═════ INPUT RECORDS

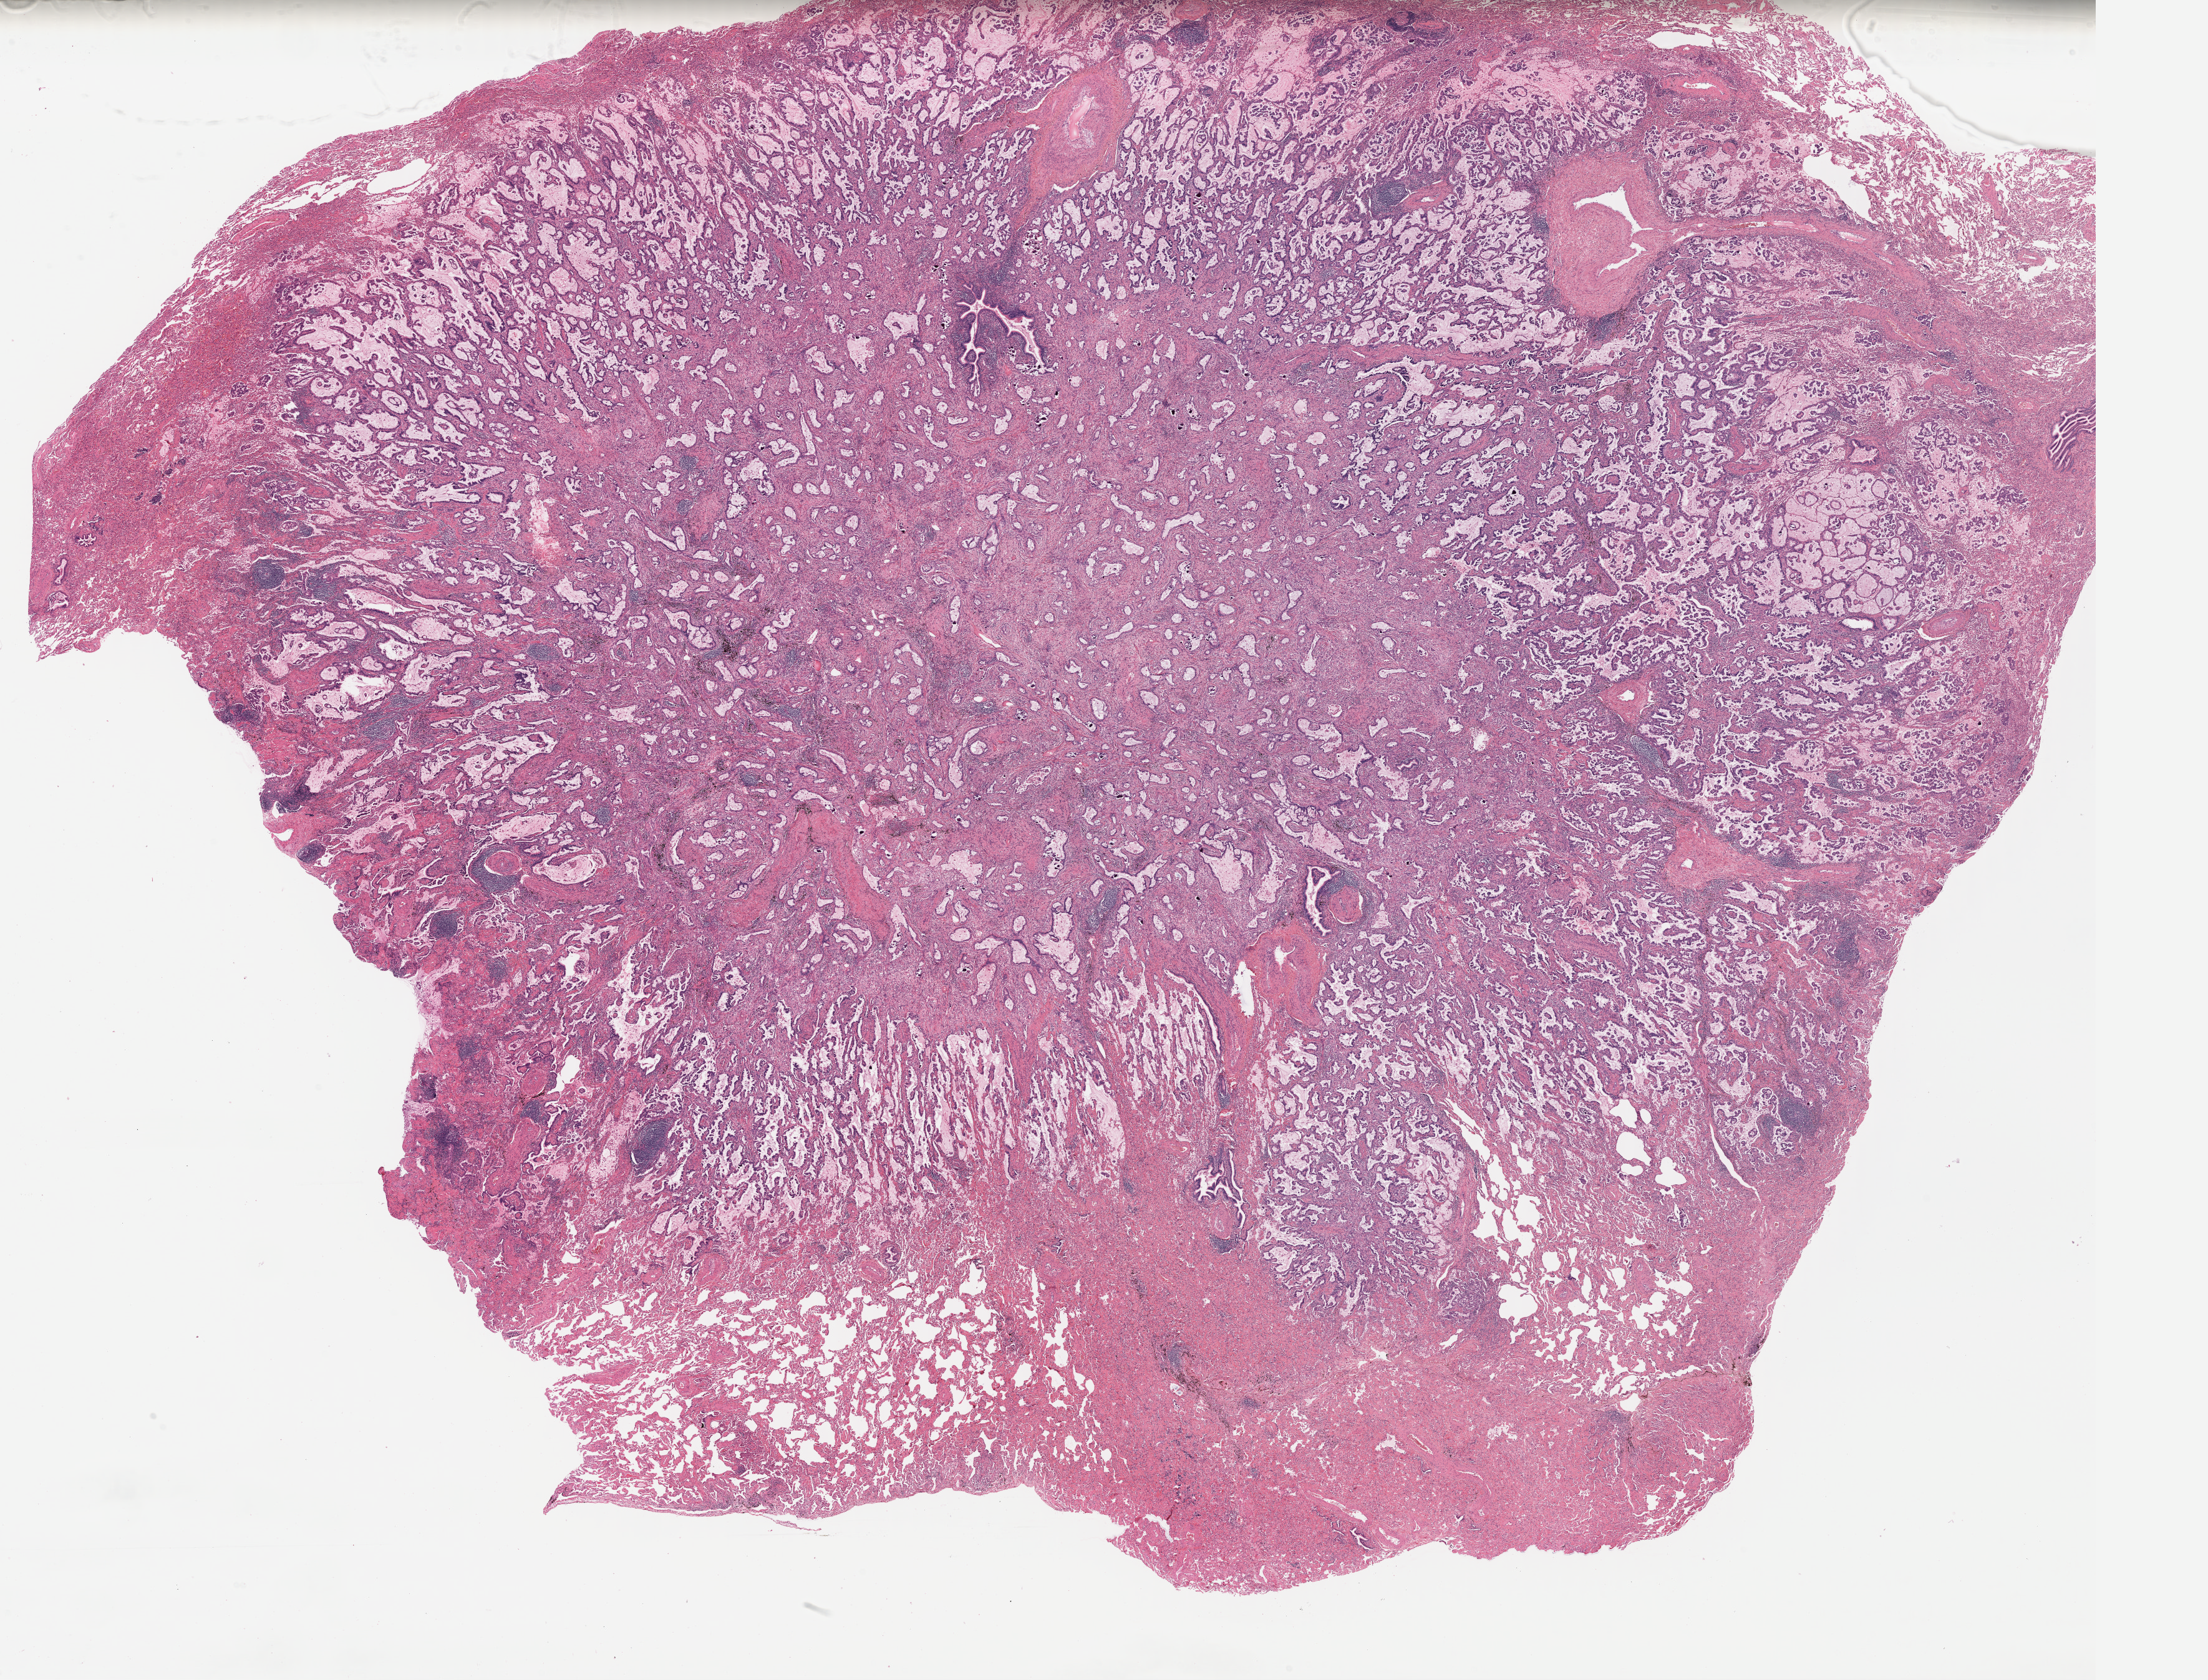
Digitized Hematoxylin and eosin (H&E) stained tissue section (whole slide), a low-resolution overview of the entire scanned area, about 27.8 x 21.2 mm. FFPE section. Lung, primary tumour sample. Female, age 77 years at initial diagnosis.
Histologic diagnosis: Adenocarcinoma with mixed subtypes (lower lobe, lung). TNM: T1 N0 M0. AJCC pathologic stage: IA (6th edition).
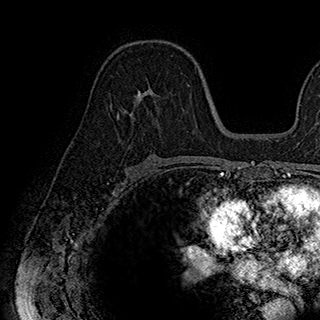
Breast MRI (dynamic contrast-enhanced), one axial slice; position 106 of 180 along the scan axis; cropped to one breast; dynamic contrast-enhanced series, time point 2 of 7 at this slice position (early post-contrast); 1.5 T; TE 2.8 ms, TR 5.4 ms; 320 × 320 image matrix. Female patient.
Outlined on this slice (semi-automatically segmented with operator editing):
- enhancing-tissue mask used for the functional tumour volume (all voxels passing the contrast-enhancement thresholds inside the analysis volume; usually the tumour): bounding box (x1, y1, x2, y2) in pixels: (117, 84, 189, 127)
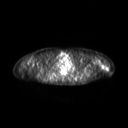
FDG PET of an extremity soft-tissue mass (from a PET/CT study), one axial slice. Slice 200 of 267 in the series (ordered by position). 3.27 mm slice thickness. 128 × 128 image matrix. Patient: female, 28 years. From the clinical record (not read from this slice): histological type: malignant fibrous histiocytoma; grade: low; site of the primary tumour: left arm.
Annotated regions visible in this slice (expert contour drawn on MRI and transferred to this co-registered scan by the dataset authors):
- gross tumour volume (mass): bounding box (x1, y1, x2, y2) in pixels: (101, 64, 106, 69)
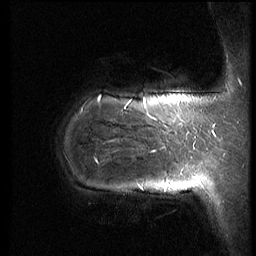
Breast MRI (dynamic contrast-enhanced), one sagittal slice; slice 15 of 66 in the series (ordered by position); dynamic contrast-enhanced series, image 2 of 3 at this slice position (ordered by acquisition); 1.5 T; TE 4.2 ms, TR 8.9 ms; 2.5 mm slice thickness; 256 × 256 image matrix, field of view 200 × 200 mm. Female patient, age 39 years. Case-level facts recorded for this patient, not image findings: setting: breast cancer imaged before/during neoadjuvant chemotherapy; receptor status: HER2-positive.
Structures marked on this image (semi-automatically segmented with operator editing):
- analysis volume of interest (the breast-tissue region the enhancement analysis was run in; not a lesion): box from (x=56, y=75) to (x=188, y=218) px
- tumour enhancement mask (voxels above the 140 % enhancement threshold inside the analysis volume of interest): (x=96, y=96)–(x=158, y=163)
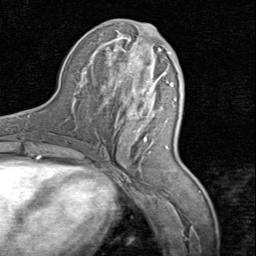
Breast MRI (dynamic contrast-enhanced), one axial slice. Position 33 of 80 along the scan axis. Cropped to one breast. Dynamic contrast-enhanced series, time point 2 of 8 at this slice position (early post-contrast). 1.5 T. TE 1.7 ms, TR 4.5 ms. 2 mm slice thickness. 256 × 256 image matrix, field of view 180 × 180 mm. Female patient.
Outlined on this slice (semi-automatically segmented with operator editing):
- enhancing-tissue mask used for the functional tumour volume (all voxels passing the contrast-enhancement thresholds inside the analysis volume; usually the tumour): bounding box (x1, y1, x2, y2) in pixels: (106, 28, 172, 148)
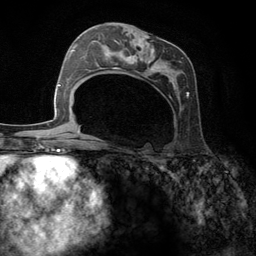
Breast MRI (dynamic contrast-enhanced), one axial slice; slice 65 of 134 in the series (ordered by position); cropped to one breast; dynamic contrast-enhanced series, time point 2 of 6 at this slice position (early post-contrast); 3 T; TE 2.8 ms, TR 7.3 ms; 1.2 mm slice thickness; 256 × 256 image matrix, field of view 180 × 180 mm. Female patient.
Annotated regions visible in this slice (semi-automatic segmentation, software-assisted and operator-edited):
- enhancing-tissue mask used for the functional tumour volume (all voxels passing the contrast-enhancement thresholds inside the analysis volume; usually the tumour): bounding box [x1, y1, x2, y2] px = [95, 32, 189, 99]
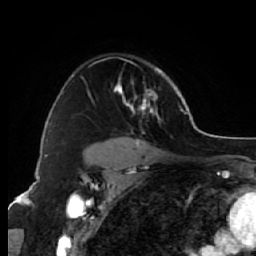
Breast MRI (dynamic contrast-enhanced), one axial slice. Slice 47 of 64 in the series (ordered by position). Cropped to one breast. Dynamic contrast-enhanced series, time point 2 of 7 at this slice position (early post-contrast). 1.5 T. TE 2.6 ms, TR 5.7 ms. 2.5 mm slice thickness. 256 × 256 image matrix. Female patient.
Annotated regions visible in this slice (semi-automatic segmentation, software-assisted and operator-edited):
- enhancing-tissue mask used for the functional tumour volume (all voxels passing the contrast-enhancement thresholds inside the analysis volume; usually the tumour): box from (x=71, y=67) to (x=164, y=144) px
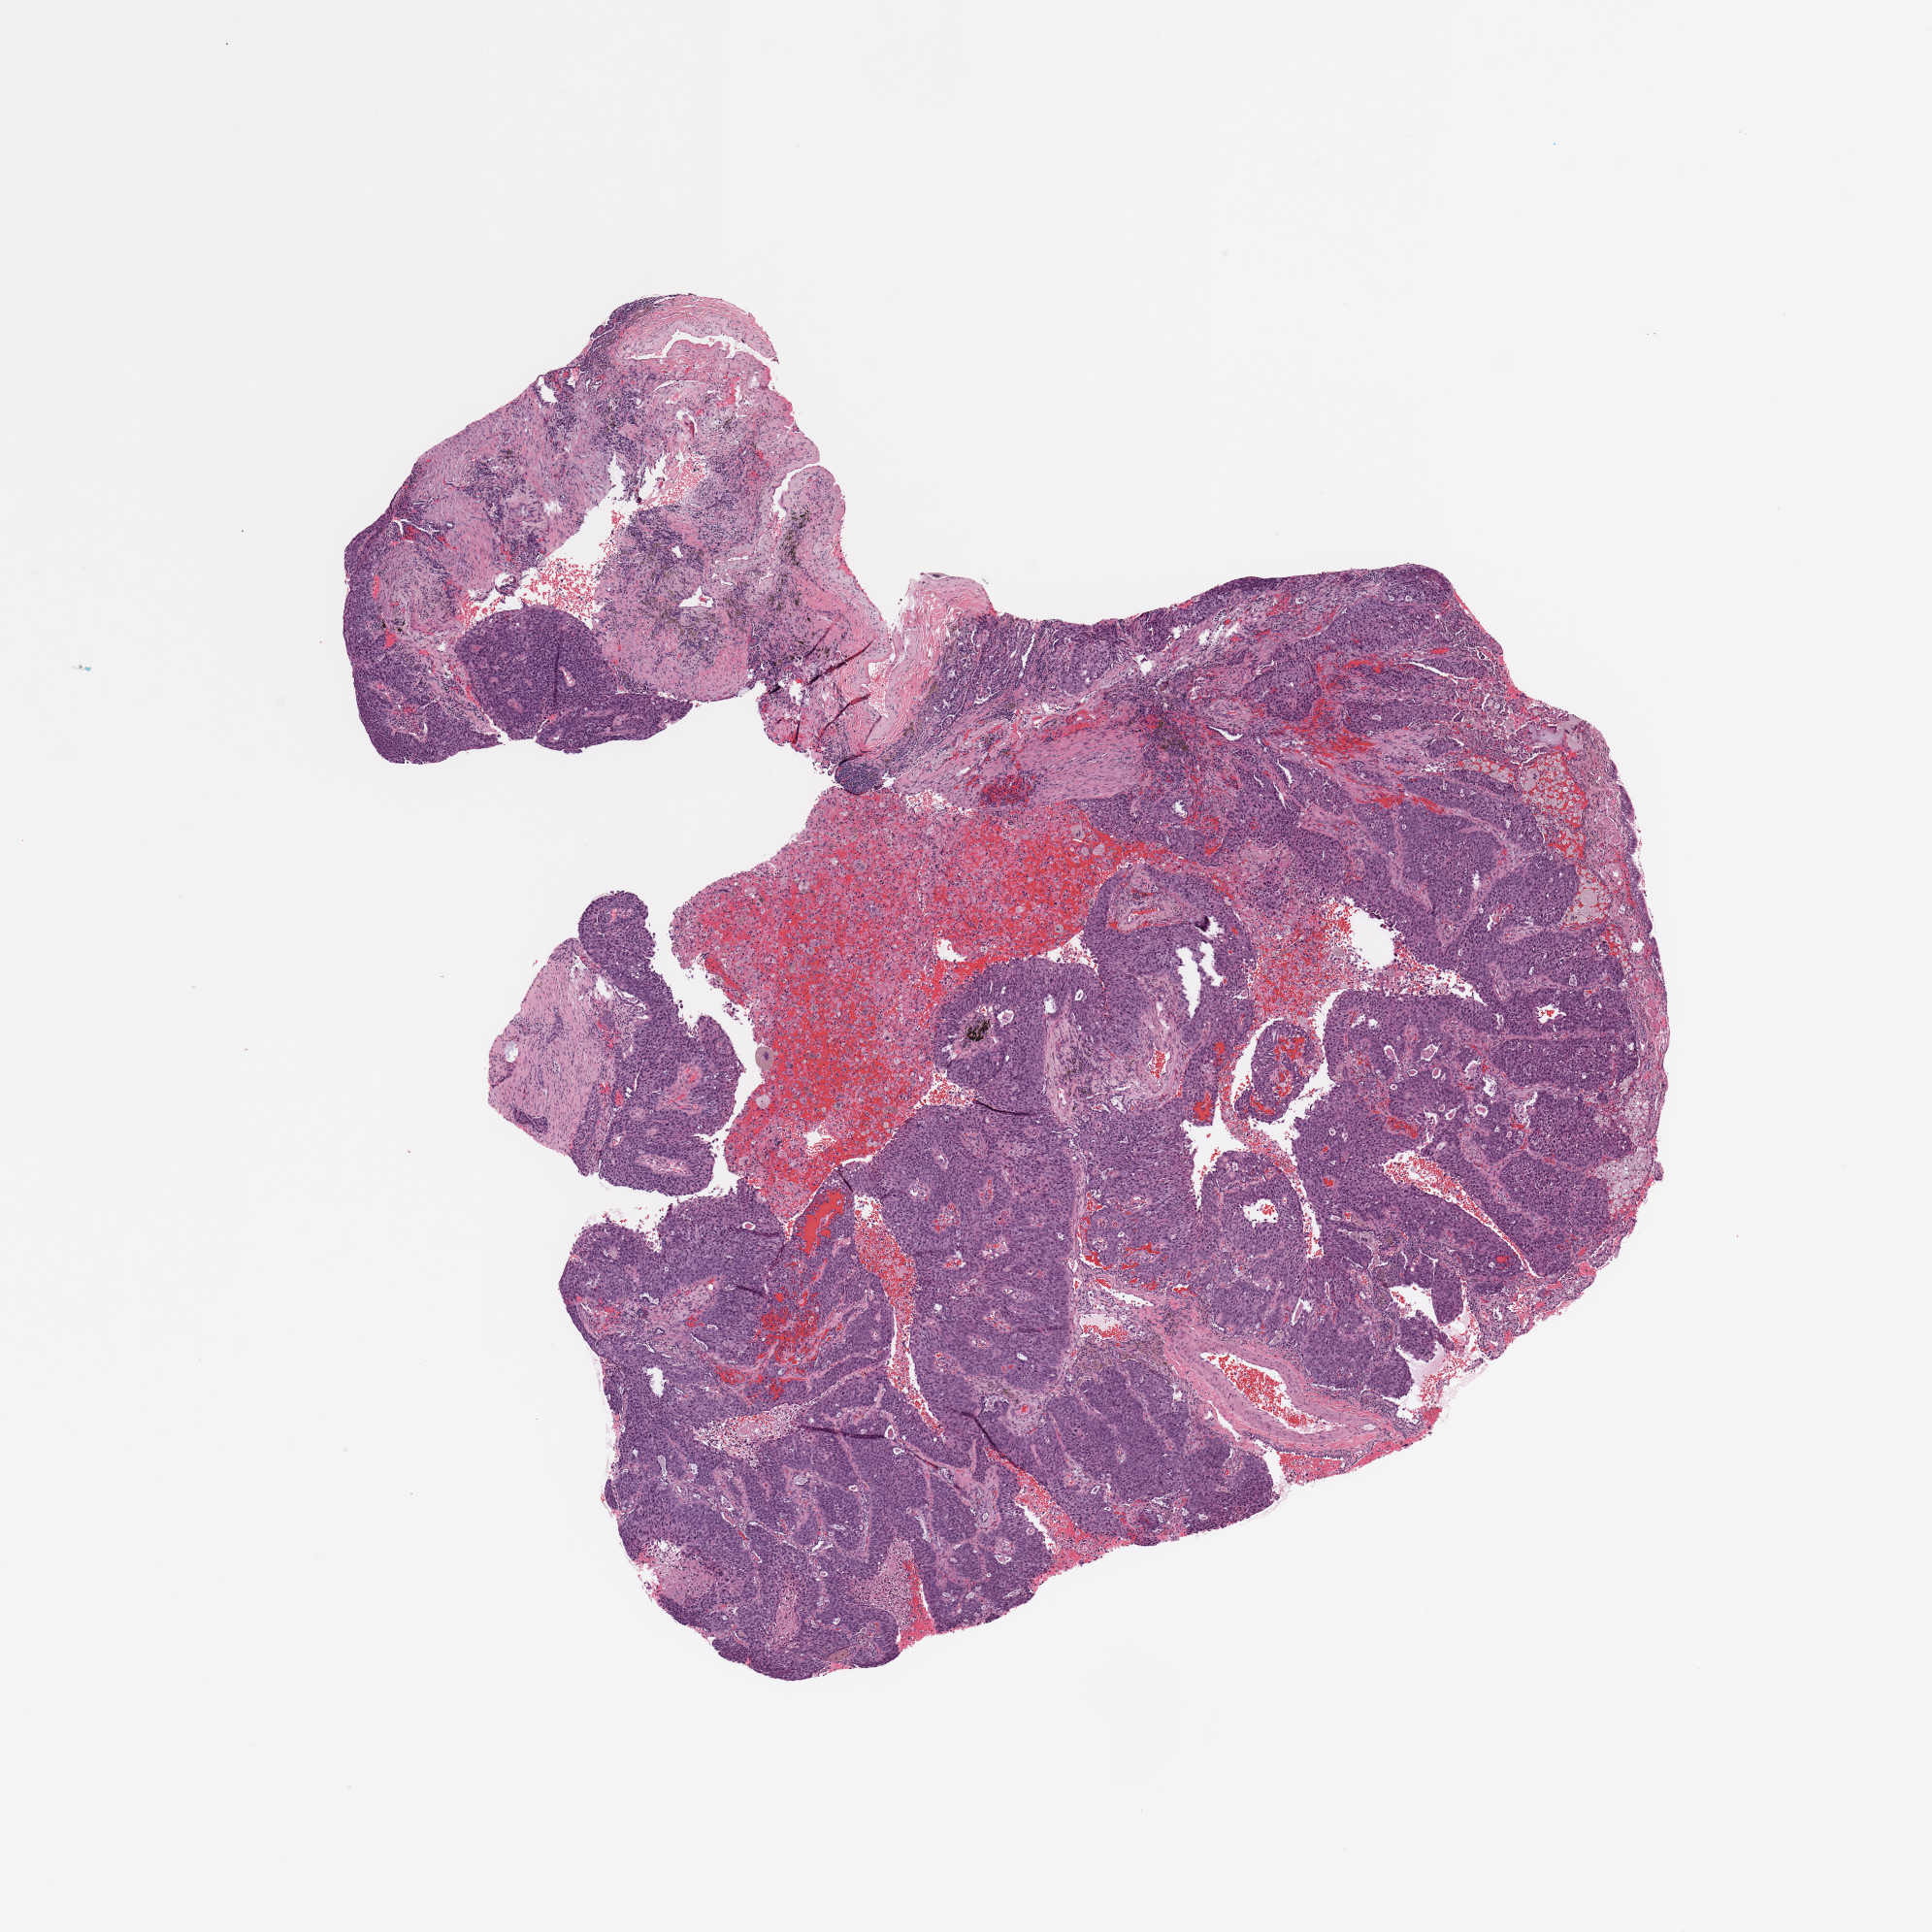
Whole-slide histology image, H&E-stained, low-resolution overview of the scanned area, about 7.9 x 7.9 mm. Normal (non-tumour) tissue sample, lung. Patient: male, age 49 years.
This section: normal (non-tumour) tissue from the same patient. Patient diagnosis: Squamous cell carcinoma, NOS.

══════════

Check the listing for the word "resolution". Show each line that has it.

ANSWER FOR THIS EXERCISE =
Digitized Hematoxylin and eosin (H&E) stained tissue section (whole slide), a low-resolution overview of the entire scanned area, about 27.8 x 21.2 mm. FFPE section. Lung, primary tumour sample. Female, age 77 years at initial diagnosis.
Whole-slide histology image, H&E-stained, low-resolution overview of the scanned area, about 7.9 x 7.9 mm. Normal (non-tumour) tissue sample, lung. Patient: male, age 49 years.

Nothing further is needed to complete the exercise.